Peran juga dapat diartikan sebagai seperangkat harapan yang dikenakan pada individu yang menempati kedudukan sosial tertentu. Harapan-harapan itu mempunyai dua segi.
1.      Role expectation.
Yaitu harapan-harapan masyarakat terhadap pemegang peran. Hal ini merupakan kewajiban.        
2.      Role performance.
Yaitu harapan-harapan yang dimiliki oleh pemegang peran terhadap masyarakatnya. Hal ini merupakan hak pemegang peran.       
Sedangkan jika ditinjau dari segi cakupannya, peranan sosial dapat mencakup tiga hal berikut:     
a.       Peranan meliputi norma-norma yang berhubungan dengan posisi atau tempat seseorang dalam masyarakat. Contoh :Sebagai seorang pemimpin harus dapat menjadi panutan dan suri teladan para anggotanya, karena dalam diri pemimpin tersebut tersandang aturan/norma-norma yang sesuai dengan posisinya.  
b.      Peranan merupakan konsep tentang apa yang dapat dilakukan oleh individu dalam masyarakat, contoh : seorang ulama, guru dan sebagainya, harus bijaksana, baik hati, sabar, membimbing dan menjadi panutan bagi para muridnya.      
c.       Peranan juga dapat dikatakan sebagai perilaku individu yang penting bagi struktur sosial masyarakat, contoh : Suami, isteri, karyawan, pegawai negeri, dsb, merupakan peran dalam masyarakat yang membentuk struktur/susunan masyarakat.       
Peranan memiliki beberapa fungsi bagi individu maupun orang lain.      
Fungsi tersebut antara lain:          
1.      Peranan yang dimainkan seseorang dapat mempertahankan kelangsungan struktur masyarakat, seperti peran sebagai ayah atau ibu.   
2.      Peranan yang dimainkan seseorang dapat pula digunakan untuk membantu mereka yang tidak mampu dalam masyarakat.
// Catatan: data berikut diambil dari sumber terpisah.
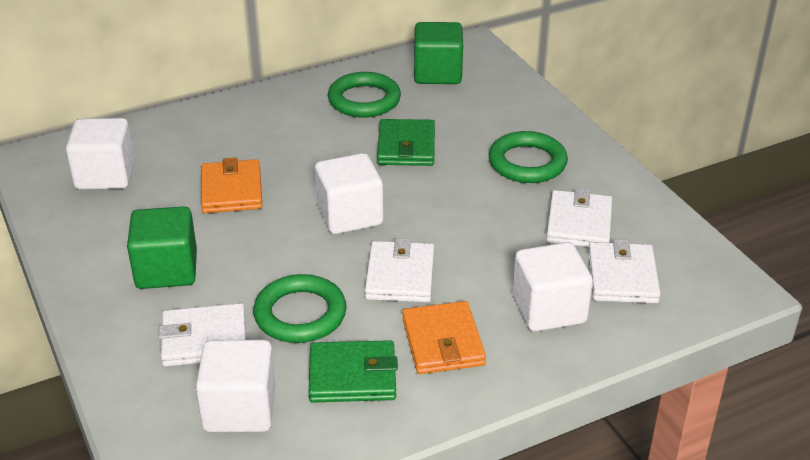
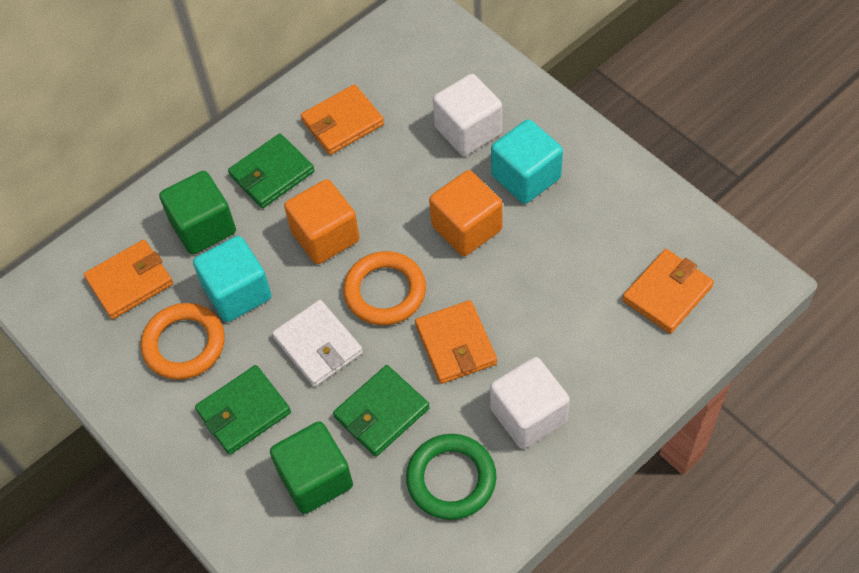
green ring: 3 -> 1
green wallet: 2 -> 3
orange cube: 0 -> 2
orange ring: 0 -> 2
orange wallet: 2 -> 4
turquoise cube: 0 -> 2
white cube: 4 -> 2
white wallet: 4 -> 1

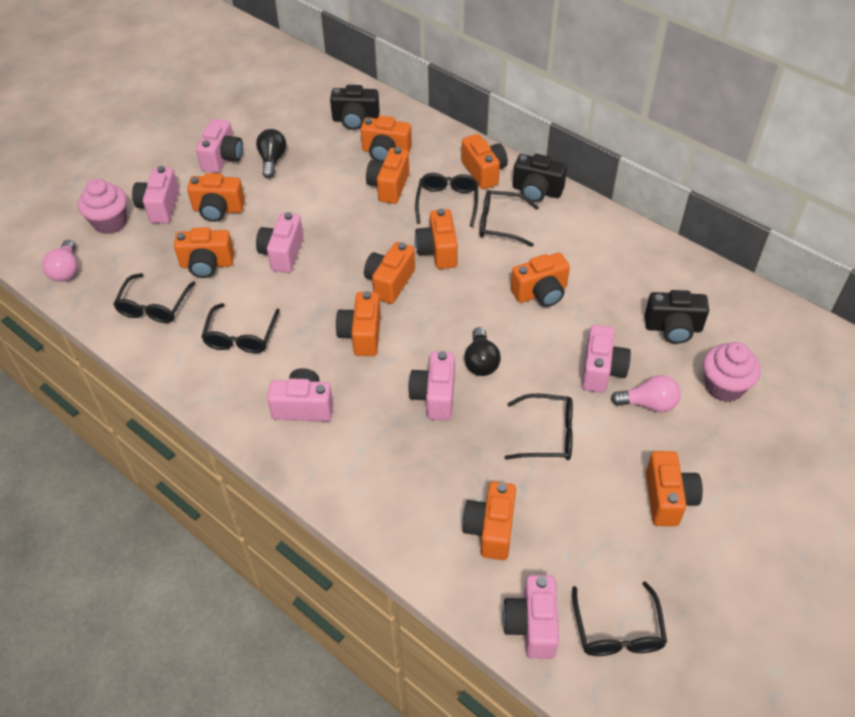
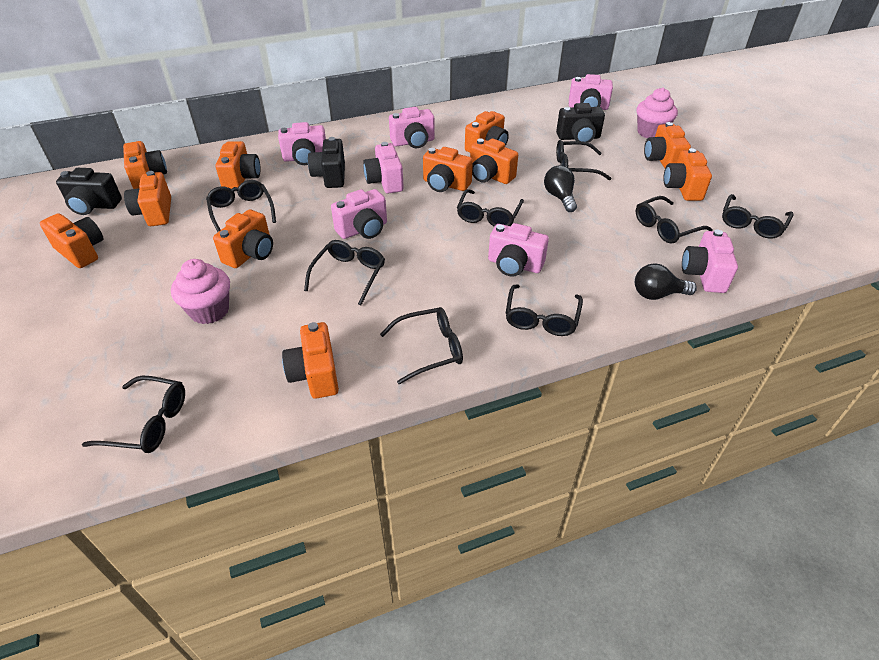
black glasses: 6 -> 9
pink light bulb: 2 -> 0

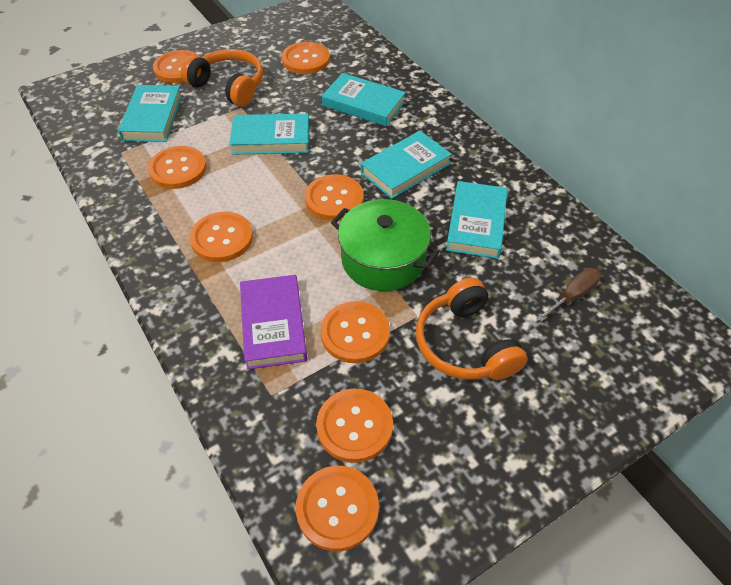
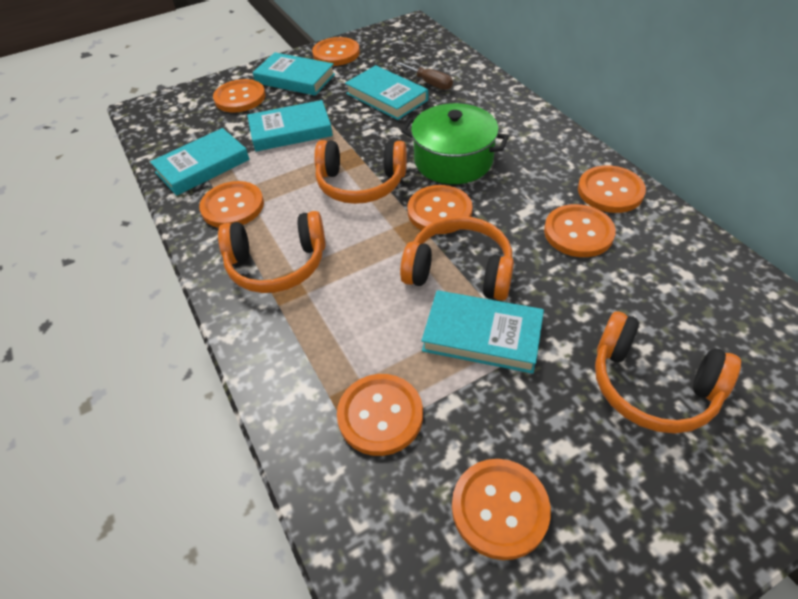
orange headphones: 2 -> 4
purple book: 1 -> 0

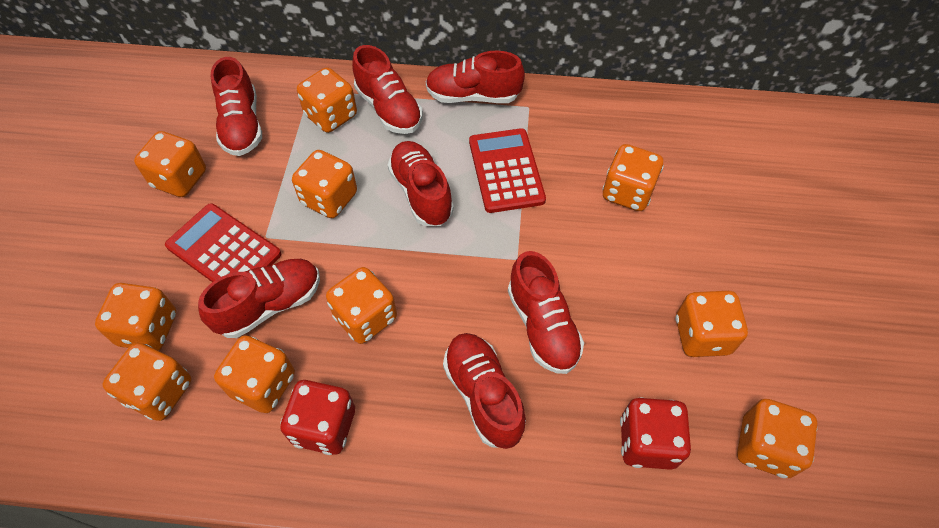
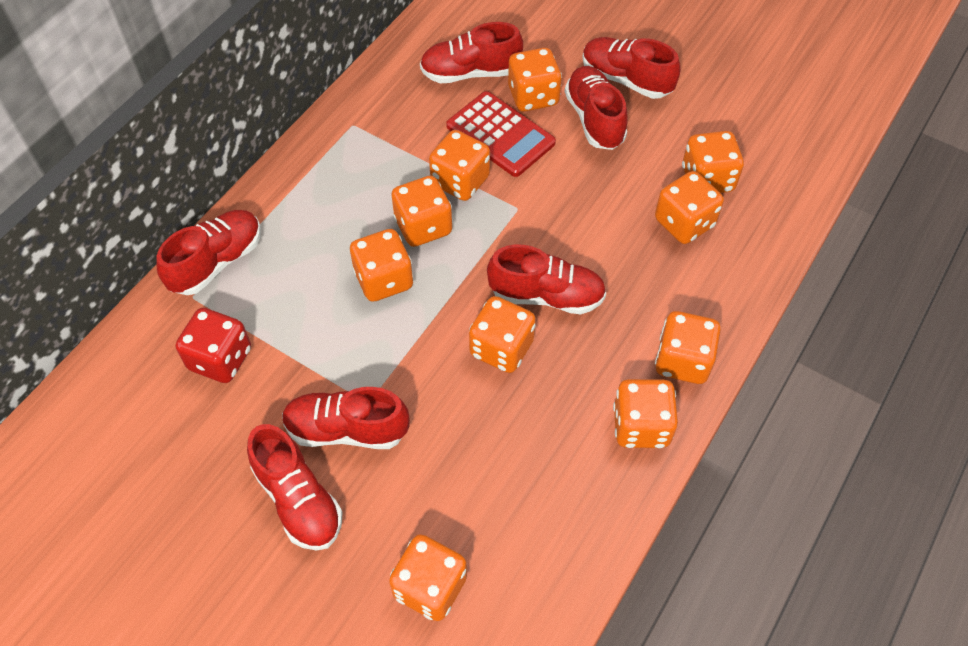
red calculator: 2 -> 1
red dice: 2 -> 1

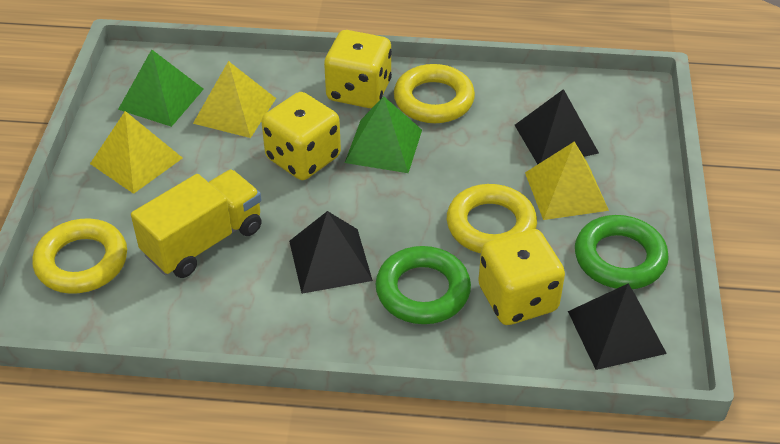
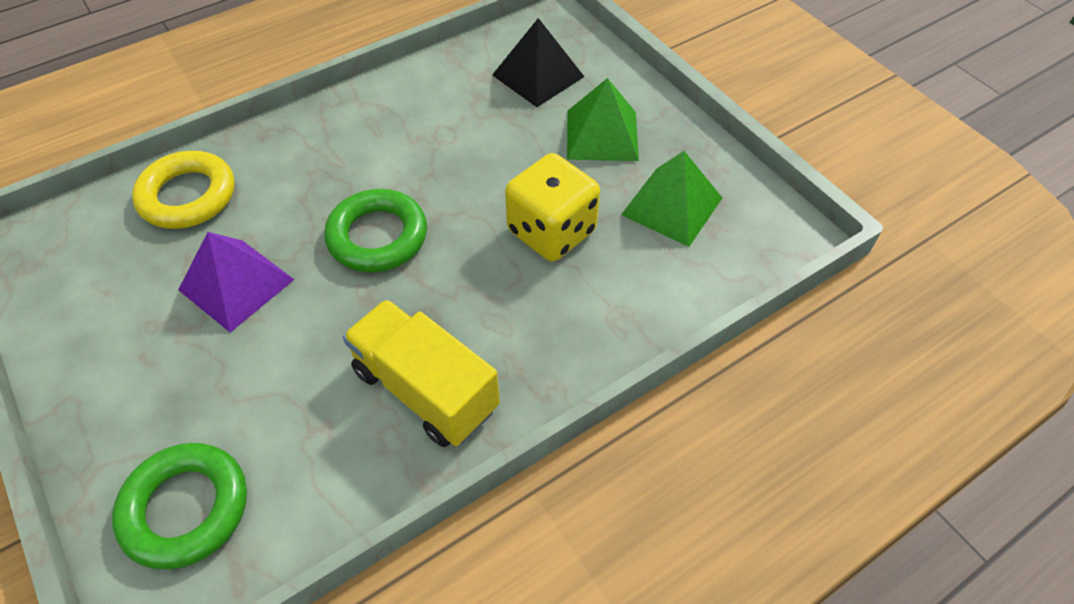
black pyramid: 3 -> 1
purple pyramid: 0 -> 1
yellow dice: 3 -> 1
yellow pyramid: 3 -> 0
yellow ring: 3 -> 1

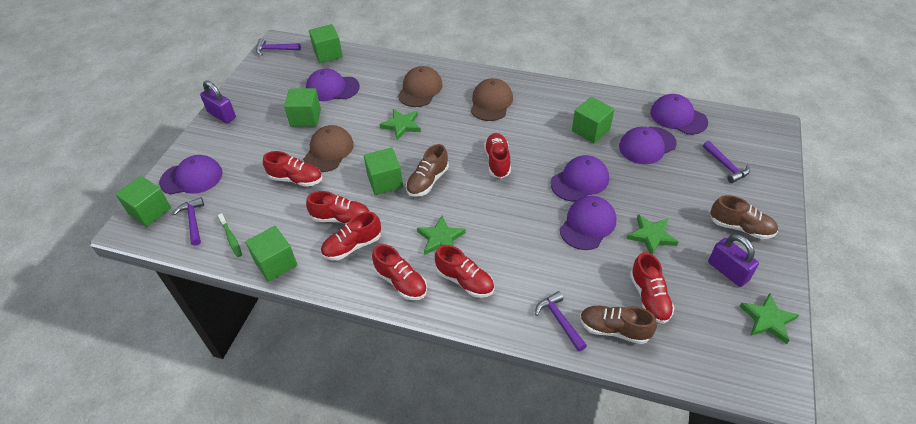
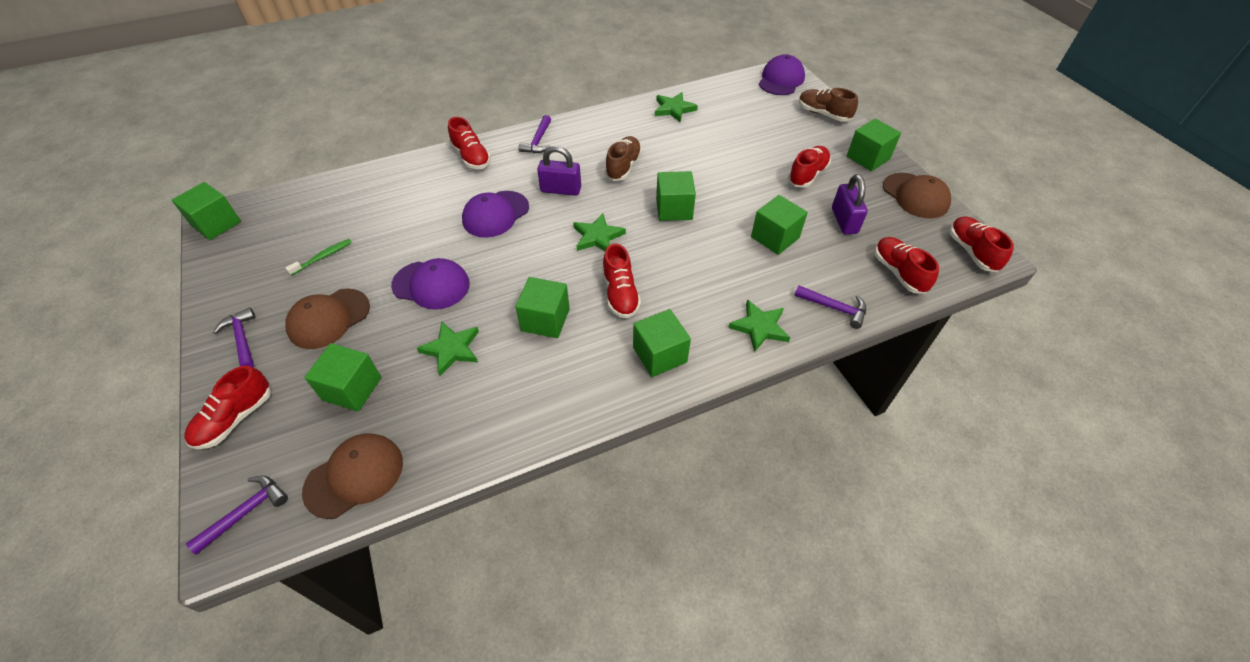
brown shoe: 3 -> 2
green cube: 6 -> 7
purple cap: 6 -> 3
red shoe: 7 -> 6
Tindakan individu tersebut memerlukan pengorbanan, seperti peran dokter, perawat, pekerja sosial, dsb.  
3.      Peranan yang dimainkan seseorang juga merupakan sarana aktualisasi diri, seperti seorang lelaki sebagai suami/bapak, seorang wanita sebagai isteri/ ibu, seorang seniman dengan karyanya, dsb.